Scholarly but well-written and easy to read.
With a different topic The American Way of Eating: Undercover at Walmart, Applebee’s, Farm Fields and the Dinner Table reminded me of the Barbara Ehrenreich books (for instance, Nickel and Dimed: On (Not) Getting By in America) but without the bitterness that seems to ooze out of Ehrenreich’s later books. Here, the author hires on as a farm worker in California, a Walmart shelf stocker, and an Applebee’s expediter, looking at the food industry in the US. She describes how the mostly illegally-immigrated farm workers are routinely exploited by their employers (while the California bureaucracy looks the other way), how Walmart “refreshing” of produce requires savvy shopping, and how Applebee’s has designed dozens of dishes that require no skills from the cooks, just stirring ingredients together.
Happily, she tells many stories about her co-workers, who for the most part are kind, hard-working, and really care about food and the part they play in bringing it to our tables. She also does a great job of describing the California farm landscape, which I know, and I imagine the Detroit snowstorms as well, although I have never lived there.
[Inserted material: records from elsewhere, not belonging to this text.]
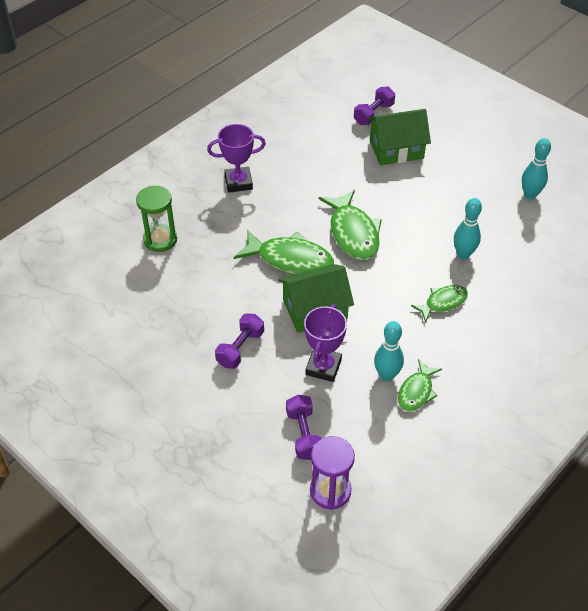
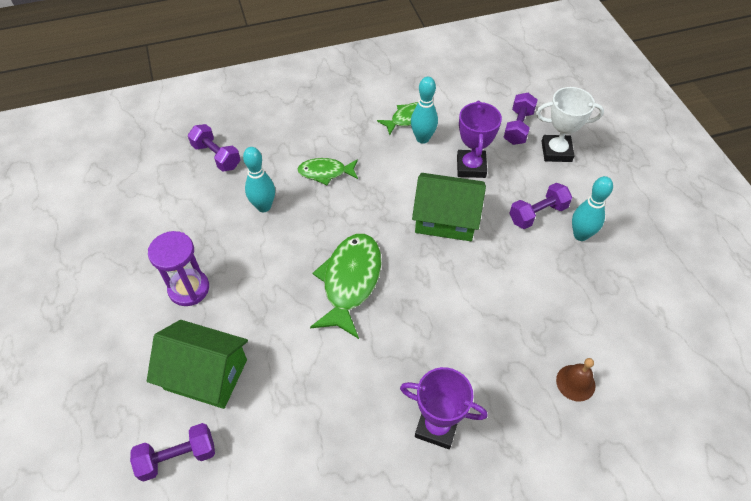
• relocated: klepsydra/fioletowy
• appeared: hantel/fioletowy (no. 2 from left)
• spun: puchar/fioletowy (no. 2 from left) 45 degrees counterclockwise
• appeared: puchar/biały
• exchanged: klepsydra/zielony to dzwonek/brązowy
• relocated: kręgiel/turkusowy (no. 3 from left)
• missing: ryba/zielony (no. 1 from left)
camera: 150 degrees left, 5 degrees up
So while the book exposes some sad truths about the food industry it’s also hopeful that we can make individual choices that can influence both the quality of the food we eat and the lives of those who bring it to us.
On US Tax Filing Day, how about a book about taxes? And a great book it is, The Benefit and The Burden: Tax Reform-Why We Need It and What It Will Take. It reminded me of Physics for Future Presidents, a great primer about physics for non-physicists, while this one is a primer about how taxes work (or should work) for people who never thought much about the way tax systems can be designed, with the goal that they can work better for governments and for us, the taxpayers. In short chapters, with non-technical explanations, the author manages to not only survey the US tax system but to also compare it to the systems of various other countries, and to soberly weigh the benefits of tax reform against the realities of politics. I warmly recommend the book — and my only regret is that it seems to be hardly possible that we can move towards more rational approaches anytime soon.